[WORK ITEM] Among the entries below, find the line with "federal agents and a wave of public backlash.", then quote it and each following line up to and including the line with "from movements and communities — remain", and nothing else.

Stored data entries
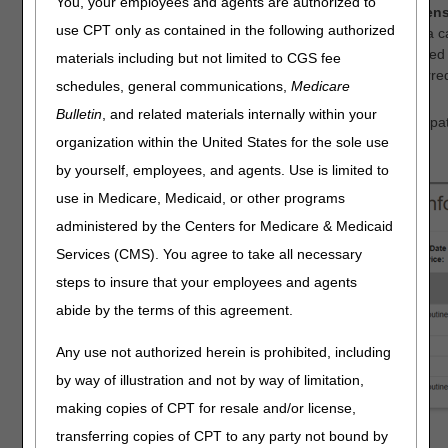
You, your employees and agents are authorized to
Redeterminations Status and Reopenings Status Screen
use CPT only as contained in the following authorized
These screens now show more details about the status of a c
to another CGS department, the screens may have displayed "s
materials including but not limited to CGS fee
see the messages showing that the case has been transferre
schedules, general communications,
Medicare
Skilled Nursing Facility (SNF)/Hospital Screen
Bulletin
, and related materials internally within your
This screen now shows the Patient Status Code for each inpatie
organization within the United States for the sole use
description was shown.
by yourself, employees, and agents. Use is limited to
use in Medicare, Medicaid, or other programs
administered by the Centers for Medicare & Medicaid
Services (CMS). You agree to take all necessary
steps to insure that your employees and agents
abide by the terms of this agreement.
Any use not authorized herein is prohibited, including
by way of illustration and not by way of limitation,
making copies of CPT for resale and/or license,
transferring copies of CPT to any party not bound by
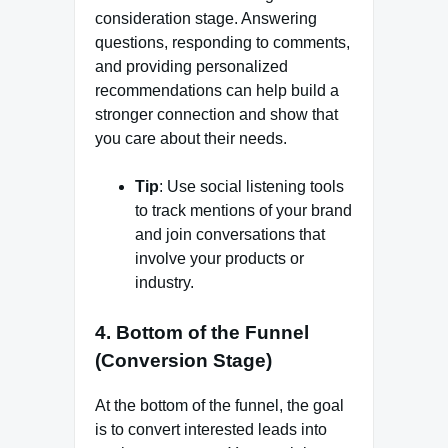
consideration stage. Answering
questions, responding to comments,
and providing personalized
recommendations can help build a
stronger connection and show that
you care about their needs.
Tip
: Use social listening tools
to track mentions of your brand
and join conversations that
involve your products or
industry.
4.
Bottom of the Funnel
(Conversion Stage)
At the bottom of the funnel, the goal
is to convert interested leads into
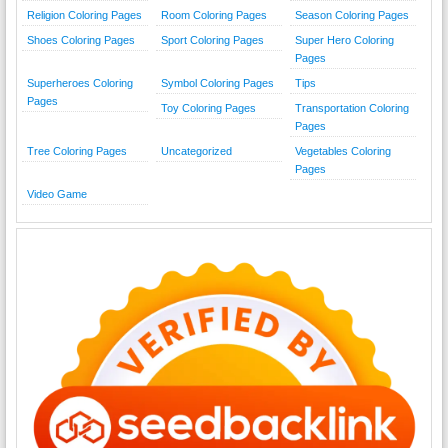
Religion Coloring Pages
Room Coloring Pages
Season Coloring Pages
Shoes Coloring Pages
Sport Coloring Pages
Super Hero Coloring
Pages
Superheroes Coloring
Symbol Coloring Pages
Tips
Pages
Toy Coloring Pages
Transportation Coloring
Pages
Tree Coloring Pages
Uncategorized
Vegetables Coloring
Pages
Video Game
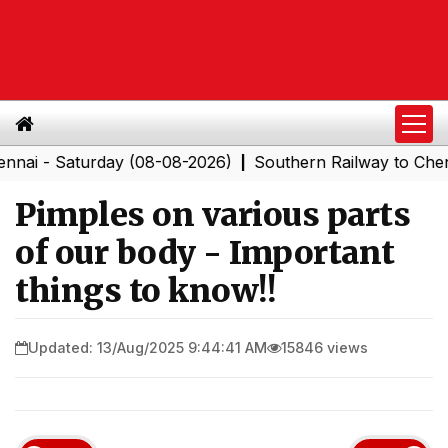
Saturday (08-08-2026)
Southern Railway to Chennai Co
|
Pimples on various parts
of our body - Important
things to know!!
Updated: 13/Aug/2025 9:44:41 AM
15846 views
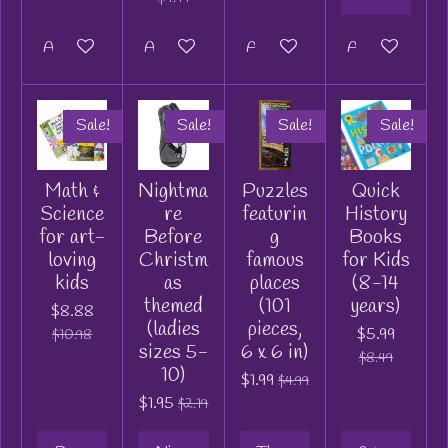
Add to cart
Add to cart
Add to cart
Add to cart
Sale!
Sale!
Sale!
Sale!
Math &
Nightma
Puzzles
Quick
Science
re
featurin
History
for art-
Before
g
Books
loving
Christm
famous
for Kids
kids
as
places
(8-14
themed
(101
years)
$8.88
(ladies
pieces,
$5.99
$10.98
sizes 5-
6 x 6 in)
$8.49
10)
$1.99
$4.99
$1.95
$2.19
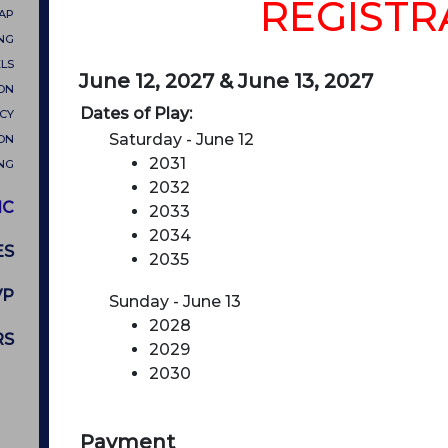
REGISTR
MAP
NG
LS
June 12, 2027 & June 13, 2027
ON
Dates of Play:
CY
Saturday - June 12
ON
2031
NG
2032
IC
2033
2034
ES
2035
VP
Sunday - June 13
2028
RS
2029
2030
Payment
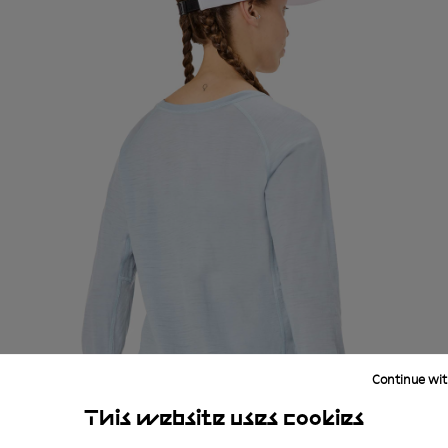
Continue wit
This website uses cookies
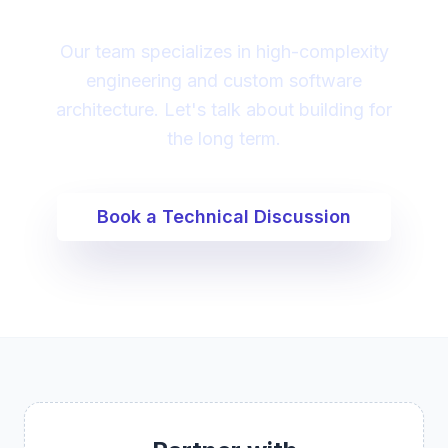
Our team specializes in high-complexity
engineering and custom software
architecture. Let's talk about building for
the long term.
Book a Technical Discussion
---
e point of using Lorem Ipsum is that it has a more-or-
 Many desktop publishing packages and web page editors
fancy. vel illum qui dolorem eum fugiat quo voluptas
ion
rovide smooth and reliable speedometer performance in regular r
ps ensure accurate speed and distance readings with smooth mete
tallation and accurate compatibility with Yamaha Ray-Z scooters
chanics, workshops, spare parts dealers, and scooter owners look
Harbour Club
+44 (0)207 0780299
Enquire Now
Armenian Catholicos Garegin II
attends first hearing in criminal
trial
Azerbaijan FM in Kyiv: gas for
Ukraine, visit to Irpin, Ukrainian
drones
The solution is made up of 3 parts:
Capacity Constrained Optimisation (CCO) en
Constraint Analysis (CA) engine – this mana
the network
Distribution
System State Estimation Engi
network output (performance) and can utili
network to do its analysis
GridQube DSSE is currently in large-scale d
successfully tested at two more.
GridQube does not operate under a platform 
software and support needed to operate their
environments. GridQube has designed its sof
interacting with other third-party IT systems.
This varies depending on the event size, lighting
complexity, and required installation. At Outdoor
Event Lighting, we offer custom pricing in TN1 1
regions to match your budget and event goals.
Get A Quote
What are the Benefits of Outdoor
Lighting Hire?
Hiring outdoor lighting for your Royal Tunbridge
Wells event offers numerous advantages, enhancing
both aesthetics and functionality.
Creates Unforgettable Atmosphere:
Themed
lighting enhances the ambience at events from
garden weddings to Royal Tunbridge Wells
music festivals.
...
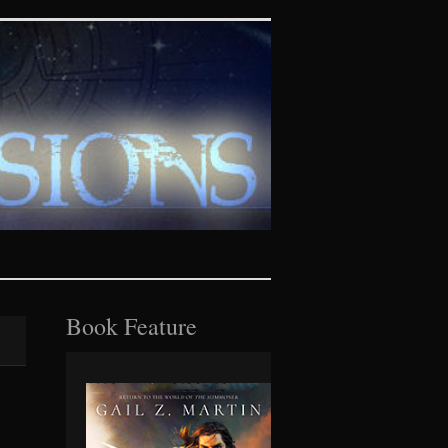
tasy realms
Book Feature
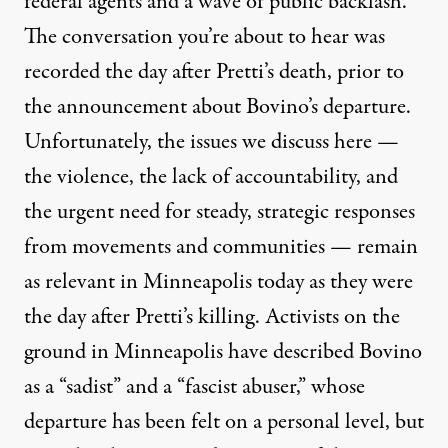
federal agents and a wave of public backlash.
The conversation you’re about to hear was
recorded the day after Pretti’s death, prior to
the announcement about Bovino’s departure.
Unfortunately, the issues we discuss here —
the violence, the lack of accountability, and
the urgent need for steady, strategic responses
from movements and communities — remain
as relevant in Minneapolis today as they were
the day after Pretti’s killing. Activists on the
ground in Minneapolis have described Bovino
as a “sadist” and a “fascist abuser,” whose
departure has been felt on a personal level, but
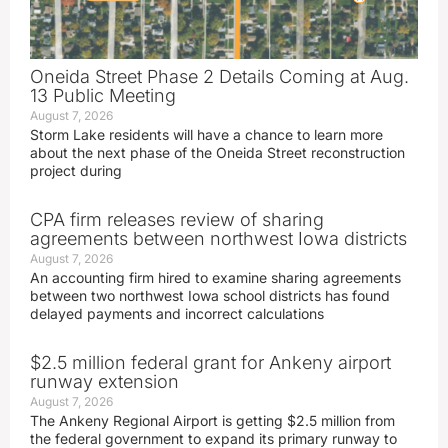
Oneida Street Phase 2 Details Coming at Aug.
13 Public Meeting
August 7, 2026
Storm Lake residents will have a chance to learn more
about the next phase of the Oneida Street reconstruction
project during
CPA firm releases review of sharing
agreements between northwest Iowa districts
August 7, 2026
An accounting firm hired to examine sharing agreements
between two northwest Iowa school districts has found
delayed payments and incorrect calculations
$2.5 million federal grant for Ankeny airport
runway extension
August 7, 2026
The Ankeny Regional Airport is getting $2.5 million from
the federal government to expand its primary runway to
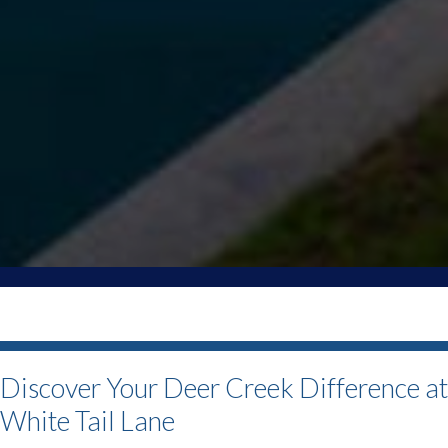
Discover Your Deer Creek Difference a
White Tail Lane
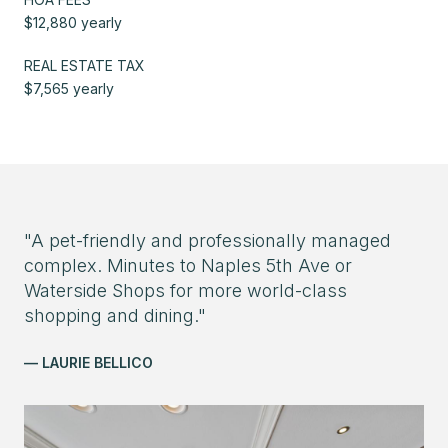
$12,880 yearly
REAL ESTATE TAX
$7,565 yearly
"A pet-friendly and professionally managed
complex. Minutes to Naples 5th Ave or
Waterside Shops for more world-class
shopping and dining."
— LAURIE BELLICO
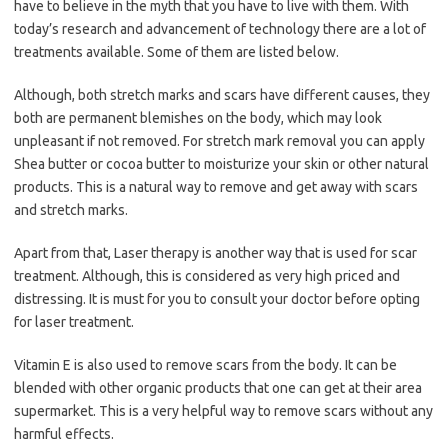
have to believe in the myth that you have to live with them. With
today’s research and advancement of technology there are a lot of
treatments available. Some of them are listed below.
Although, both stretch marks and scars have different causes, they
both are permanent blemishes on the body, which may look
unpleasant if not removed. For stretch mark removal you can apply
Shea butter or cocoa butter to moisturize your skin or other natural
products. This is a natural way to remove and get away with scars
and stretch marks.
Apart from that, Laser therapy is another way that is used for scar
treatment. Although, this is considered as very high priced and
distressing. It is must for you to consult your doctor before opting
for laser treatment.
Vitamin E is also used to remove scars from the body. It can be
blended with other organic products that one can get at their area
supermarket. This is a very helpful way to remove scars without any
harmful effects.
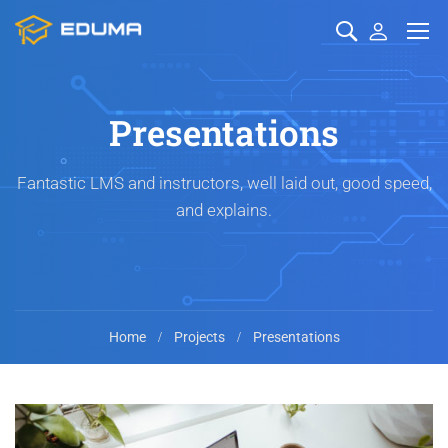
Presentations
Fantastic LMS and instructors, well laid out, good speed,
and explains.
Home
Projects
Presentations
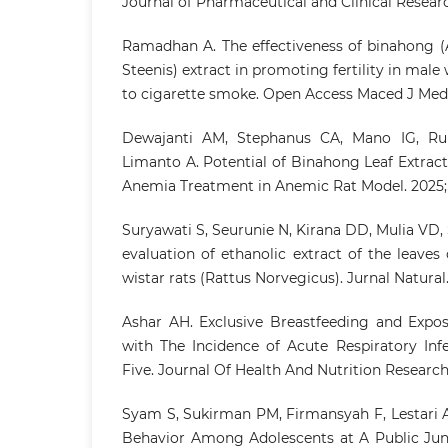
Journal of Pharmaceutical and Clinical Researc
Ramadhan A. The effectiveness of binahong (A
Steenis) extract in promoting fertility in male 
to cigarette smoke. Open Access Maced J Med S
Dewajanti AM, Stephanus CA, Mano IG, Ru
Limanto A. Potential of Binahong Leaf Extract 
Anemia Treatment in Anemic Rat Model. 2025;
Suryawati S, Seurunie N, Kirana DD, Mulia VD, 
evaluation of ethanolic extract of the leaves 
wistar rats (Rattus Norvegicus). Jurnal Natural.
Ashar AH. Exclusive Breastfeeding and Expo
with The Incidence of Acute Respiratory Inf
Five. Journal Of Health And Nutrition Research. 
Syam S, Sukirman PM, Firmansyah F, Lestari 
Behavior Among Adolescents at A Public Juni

[RESULT OF THE TASK]
federal agents and a wave of public backlash.
The conversation you’re about to hear was
recorded the day after Pretti’s death, prior to
the announcement about Bovino’s departure.
Unfortunately, the issues we discuss here —
the violence, the lack of accountability, and
the urgent need for steady, strategic responses
from movements and communities — remain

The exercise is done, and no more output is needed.